L'inizio è rabelaisiano. La mattina, appena sveglio, Nick Corey non mangia molto: mezza dozzina di costolette di maiale, qualche uovo fritto e una padella di focaccine con grits and gravy (una sorta di polenta di mais condita col sugo, un piatto tipico del Sud degli Stati Uniti). Poco più tardi esce per prendere un treno e si ferma a mangiare un boccone ovvero una porzione di catfish e un'altra se la porta dietro per il viaggio. Per sicurezza.
Del resto la notte ha dormito poco, gli capita da quando ha tutti questi problemi. Capace che ci mette anche venti, trenta minuti a prender sonno e poi, dopo neanche nove ore, è già sveglio di nuovo.
Tutto il racconto è in prima persona e quindi sappiamo poco del suo aspetto fisico, ma sappiamo che in quanto a donne (pour ce qui est de la chose traduce Duhamel a p. 11, d'ora in poi, per brevità, D11) lui ne aveva sempre avute tante, fin da ragazzino. Al punto che “Nick, mi dicevo tra me e me, dovresti metterci un rimedio, magari difenderti con una frusta o quelle ti consumeranno fino a farti morire”. Tutto questo nelle prime quattro pagine del libro.

C'è una dismisura in tutto questo. Una sproporzione che non è banale vanteria perché, andando avanti, Nick continua a mangiare come un maiale, a dormire non appena mette i piedi su un tavolo e a passare quasi senza sforzo dal letto di Rose Hauck a quello di Amy Mason.
Il racconto è in prima persona e dunque noi siamo lui, stiamo dalla sua parte, crediamo a quel che ci dice (non abbiamo alternative, del resto). In appena quattro pagine siamo precipitati nel mondo di Nick Corey. Che è anche quella cosa che riesce solo ai grandi scrittori.

Schede estratte>

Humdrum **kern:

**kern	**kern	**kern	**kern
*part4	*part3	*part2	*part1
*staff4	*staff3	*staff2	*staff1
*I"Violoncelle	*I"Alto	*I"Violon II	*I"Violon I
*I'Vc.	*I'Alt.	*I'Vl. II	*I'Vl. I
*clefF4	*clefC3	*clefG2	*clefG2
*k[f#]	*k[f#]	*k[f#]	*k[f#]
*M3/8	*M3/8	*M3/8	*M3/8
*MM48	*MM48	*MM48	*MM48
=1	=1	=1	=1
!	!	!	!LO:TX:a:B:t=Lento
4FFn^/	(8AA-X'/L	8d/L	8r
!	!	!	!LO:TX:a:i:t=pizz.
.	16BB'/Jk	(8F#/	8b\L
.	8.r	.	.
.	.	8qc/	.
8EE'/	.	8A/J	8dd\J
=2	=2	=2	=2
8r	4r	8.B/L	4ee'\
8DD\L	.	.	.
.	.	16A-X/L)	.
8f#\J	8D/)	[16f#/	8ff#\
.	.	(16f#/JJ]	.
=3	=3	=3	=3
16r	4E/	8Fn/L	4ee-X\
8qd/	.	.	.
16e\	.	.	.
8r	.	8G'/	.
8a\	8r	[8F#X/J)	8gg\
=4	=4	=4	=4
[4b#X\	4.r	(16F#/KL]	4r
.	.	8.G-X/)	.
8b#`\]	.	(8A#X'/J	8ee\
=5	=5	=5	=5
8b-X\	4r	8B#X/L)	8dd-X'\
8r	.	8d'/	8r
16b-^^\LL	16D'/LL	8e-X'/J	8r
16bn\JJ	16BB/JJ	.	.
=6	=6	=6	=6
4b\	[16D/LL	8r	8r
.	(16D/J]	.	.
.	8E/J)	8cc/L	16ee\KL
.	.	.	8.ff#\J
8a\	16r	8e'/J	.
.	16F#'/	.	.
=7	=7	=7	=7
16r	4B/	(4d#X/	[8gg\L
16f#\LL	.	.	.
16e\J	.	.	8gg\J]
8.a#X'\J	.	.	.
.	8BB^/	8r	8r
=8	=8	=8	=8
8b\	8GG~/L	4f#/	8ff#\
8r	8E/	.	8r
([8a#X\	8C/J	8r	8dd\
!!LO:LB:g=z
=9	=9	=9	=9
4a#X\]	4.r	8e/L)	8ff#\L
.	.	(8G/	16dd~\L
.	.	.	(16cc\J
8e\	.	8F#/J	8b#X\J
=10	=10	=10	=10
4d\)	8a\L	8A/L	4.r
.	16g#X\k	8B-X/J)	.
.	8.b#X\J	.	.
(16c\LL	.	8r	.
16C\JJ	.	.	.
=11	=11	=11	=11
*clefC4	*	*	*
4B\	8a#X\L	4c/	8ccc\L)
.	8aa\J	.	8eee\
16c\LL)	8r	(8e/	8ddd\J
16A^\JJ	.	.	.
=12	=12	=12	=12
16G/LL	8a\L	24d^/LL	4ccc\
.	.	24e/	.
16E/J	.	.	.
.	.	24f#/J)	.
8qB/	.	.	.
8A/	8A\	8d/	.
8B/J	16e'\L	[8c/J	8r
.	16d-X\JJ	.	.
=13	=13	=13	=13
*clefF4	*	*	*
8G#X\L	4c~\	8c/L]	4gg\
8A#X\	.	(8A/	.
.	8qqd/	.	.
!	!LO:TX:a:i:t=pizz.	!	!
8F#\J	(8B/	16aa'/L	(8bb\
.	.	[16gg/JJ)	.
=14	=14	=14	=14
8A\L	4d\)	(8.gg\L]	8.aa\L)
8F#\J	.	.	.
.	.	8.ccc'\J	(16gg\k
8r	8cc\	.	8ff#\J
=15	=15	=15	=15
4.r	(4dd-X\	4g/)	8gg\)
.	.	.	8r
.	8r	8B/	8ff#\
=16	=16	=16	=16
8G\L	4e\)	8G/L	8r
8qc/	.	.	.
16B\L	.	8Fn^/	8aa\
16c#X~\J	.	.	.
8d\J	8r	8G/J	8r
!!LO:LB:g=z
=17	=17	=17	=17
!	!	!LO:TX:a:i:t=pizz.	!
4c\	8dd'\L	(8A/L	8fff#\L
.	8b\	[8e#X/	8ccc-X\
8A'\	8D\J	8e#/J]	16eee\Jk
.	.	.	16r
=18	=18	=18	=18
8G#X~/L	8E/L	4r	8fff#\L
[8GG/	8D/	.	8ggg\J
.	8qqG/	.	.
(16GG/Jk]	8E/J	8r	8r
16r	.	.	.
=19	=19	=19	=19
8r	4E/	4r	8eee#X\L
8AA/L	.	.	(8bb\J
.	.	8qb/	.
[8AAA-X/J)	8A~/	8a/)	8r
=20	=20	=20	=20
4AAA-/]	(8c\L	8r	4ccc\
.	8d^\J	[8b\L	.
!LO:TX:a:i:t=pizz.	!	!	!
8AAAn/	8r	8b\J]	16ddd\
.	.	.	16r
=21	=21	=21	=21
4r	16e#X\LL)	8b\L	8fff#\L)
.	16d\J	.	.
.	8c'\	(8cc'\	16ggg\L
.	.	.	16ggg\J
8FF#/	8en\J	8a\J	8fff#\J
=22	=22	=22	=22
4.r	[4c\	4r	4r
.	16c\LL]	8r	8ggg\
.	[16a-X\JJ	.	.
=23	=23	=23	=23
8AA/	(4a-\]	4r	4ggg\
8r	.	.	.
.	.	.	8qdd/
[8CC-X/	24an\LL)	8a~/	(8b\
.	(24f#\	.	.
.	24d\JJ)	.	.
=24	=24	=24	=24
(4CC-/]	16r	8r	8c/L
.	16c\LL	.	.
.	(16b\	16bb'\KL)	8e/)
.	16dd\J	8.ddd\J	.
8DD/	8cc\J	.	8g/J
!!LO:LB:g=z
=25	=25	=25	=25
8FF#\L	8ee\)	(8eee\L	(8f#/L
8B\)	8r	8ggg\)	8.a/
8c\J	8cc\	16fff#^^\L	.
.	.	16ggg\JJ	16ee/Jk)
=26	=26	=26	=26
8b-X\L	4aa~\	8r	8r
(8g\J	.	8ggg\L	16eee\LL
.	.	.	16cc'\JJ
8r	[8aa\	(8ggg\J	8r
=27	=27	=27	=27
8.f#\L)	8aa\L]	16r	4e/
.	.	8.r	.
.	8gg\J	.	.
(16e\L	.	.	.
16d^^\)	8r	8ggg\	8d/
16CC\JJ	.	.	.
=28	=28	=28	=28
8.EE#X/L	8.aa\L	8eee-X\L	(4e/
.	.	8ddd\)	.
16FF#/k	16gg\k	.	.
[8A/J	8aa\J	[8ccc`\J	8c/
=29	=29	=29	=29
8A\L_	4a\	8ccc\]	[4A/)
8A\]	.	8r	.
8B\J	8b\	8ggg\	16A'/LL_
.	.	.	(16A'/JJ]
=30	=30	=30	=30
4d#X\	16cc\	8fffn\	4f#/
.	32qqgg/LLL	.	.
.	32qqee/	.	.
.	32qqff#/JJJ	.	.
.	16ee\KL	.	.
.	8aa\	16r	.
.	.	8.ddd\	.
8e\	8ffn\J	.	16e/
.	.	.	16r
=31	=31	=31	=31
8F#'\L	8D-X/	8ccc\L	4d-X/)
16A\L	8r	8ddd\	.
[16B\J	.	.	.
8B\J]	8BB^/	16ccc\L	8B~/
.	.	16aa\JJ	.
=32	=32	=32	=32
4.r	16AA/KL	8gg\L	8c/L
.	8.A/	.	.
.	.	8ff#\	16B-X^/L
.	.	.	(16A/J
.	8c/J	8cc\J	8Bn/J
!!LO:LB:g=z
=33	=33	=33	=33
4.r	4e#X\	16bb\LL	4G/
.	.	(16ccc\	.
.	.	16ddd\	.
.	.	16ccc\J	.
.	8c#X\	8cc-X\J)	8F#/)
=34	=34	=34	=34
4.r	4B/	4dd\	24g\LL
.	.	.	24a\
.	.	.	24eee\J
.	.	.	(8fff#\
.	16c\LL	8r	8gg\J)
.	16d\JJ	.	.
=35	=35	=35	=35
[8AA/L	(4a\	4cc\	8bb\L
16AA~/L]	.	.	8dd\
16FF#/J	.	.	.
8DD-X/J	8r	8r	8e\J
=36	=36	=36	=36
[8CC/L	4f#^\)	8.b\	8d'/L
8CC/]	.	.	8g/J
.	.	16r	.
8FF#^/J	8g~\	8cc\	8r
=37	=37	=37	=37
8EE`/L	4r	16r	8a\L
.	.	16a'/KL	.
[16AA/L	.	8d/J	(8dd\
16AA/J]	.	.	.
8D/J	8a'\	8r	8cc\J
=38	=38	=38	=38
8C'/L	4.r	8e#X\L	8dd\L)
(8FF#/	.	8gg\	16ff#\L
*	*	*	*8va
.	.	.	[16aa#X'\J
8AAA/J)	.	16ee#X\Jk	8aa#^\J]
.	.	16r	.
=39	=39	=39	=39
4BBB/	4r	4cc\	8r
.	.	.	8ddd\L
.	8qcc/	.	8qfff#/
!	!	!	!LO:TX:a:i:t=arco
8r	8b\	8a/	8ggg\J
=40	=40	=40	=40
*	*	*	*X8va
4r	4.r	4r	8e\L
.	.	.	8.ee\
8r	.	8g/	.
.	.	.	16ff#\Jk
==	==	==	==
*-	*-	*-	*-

Cosa si chiede> Ricopia per intero il brano su Nick Corey che si trova più in alto, senza cambiare nulla.

Risposta al compito>
L'inizio è rabelaisiano. La mattina, appena sveglio, Nick Corey non mangia molto: mezza dozzina di costolette di maiale, qualche uovo fritto e una padella di focaccine con grits and gravy (una sorta di polenta di mais condita col sugo, un piatto tipico del Sud degli Stati Uniti). Poco più tardi esce per prendere un treno e si ferma a mangiare un boccone ovvero una porzione di catfish e un'altra se la porta dietro per il viaggio. Per sicurezza.
Del resto la notte ha dormito poco, gli capita da quando ha tutti questi problemi. Capace che ci mette anche venti, trenta minuti a prender sonno e poi, dopo neanche nove ore, è già sveglio di nuovo.
Tutto il racconto è in prima persona e quindi sappiamo poco del suo aspetto fisico, ma sappiamo che in quanto a donne (pour ce qui est de la chose traduce Duhamel a p. 11, d'ora in poi, per brevità, D11) lui ne aveva sempre avute tante, fin da ragazzino. Al punto che “Nick, mi dicevo tra me e me, dovresti metterci un rimedio, magari difenderti con una frusta o quelle ti consumeranno fino a farti morire”. Tutto questo nelle prime quattro pagine del libro.

C'è una dismisura in tutto questo. Una sproporzione che non è banale vanteria perché, andando avanti, Nick continua a mangiare come un maiale, a dormire non appena mette i piedi su un tavolo e a passare quasi senza sforzo dal letto di Rose Hauck a quello di Amy Mason.
Il racconto è in prima persona e dunque noi siamo lui, stiamo dalla sua parte, crediamo a quel che ci dice (non abbiamo alternative, del resto). In appena quattro pagine siamo precipitati nel mondo di Nick Corey. Che è anche quella cosa che riesce solo ai grandi scrittori.